- Instruction -
Exclude the images, then return every line below exactly as written.

Stored data entries:
──────────
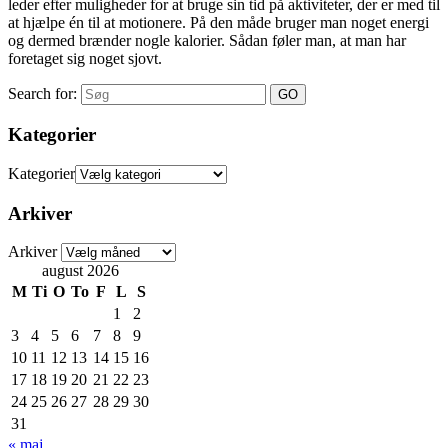
leder efter muligheder for at bruge sin tid på aktiviteter, der er med til
at hjælpe én til at motionere. På den måde bruger man noget energi
og dermed brænder nogle kalorier. Sådan føler man, at man har
foretaget sig noget sjovt.
Search for:
Kategorier
Kategorier
Arkiver
Arkiver
august 2026
M
Ti
O
To
F
L
S
1
2
3
4
5
6
7
8
9
10
11
12
13
14
15
16
17
18
19
20
21
22
23
24
25
26
27
28
29
30
31
« maj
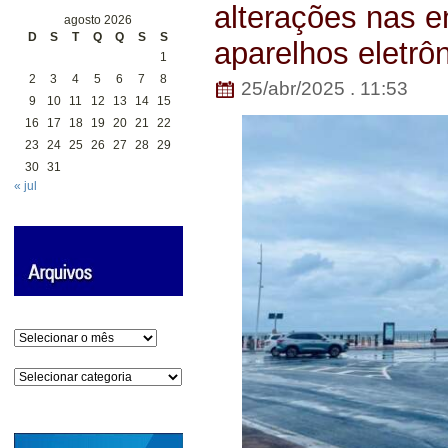
alterações nas 
agosto 2026
D
S
T
Q
Q
S
S
aparelhos eletrô
1
2
3
4
5
6
7
8
25/abr/2025 . 11:53
9
10
11
12
13
14
15
16
17
18
19
20
21
22
23
24
25
26
27
28
29
30
31
« jul
Arquivos
Categorias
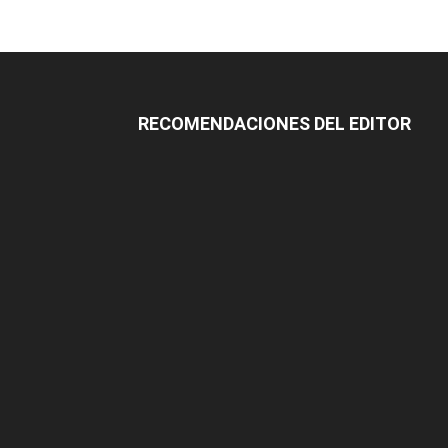
RECOMENDACIONES DEL EDITOR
──────────
- Response to this exercise -
leder efter muligheder for at bruge sin tid på aktiviteter, der er med til
at hjælpe én til at motionere. På den måde bruger man noget energi
og dermed brænder nogle kalorier. Sådan føler man, at man har
foretaget sig noget sjovt.
Search for:
Kategorier
Kategorier
Arkiver
Arkiver
august 2026
M
Ti
O
To
F
L
S
1
2
3
4
5
6
7
8
9
10
11
12
13
14
15
16
17
18
19
20
21
22
23
24
25
26
27
28
29
30
31
« maj
alterações nas 
agosto 2026
D
S
T
Q
Q
S
S
aparelhos eletrô
1
2
3
4
5
6
7
8
25/abr/2025 . 11:53
9
10
11
12
13
14
15
16
17
18
19
20
21
22
23
24
25
26
27
28
29
30
31
« jul
Arquivos
Categorias
RECOMENDACIONES DEL EDITOR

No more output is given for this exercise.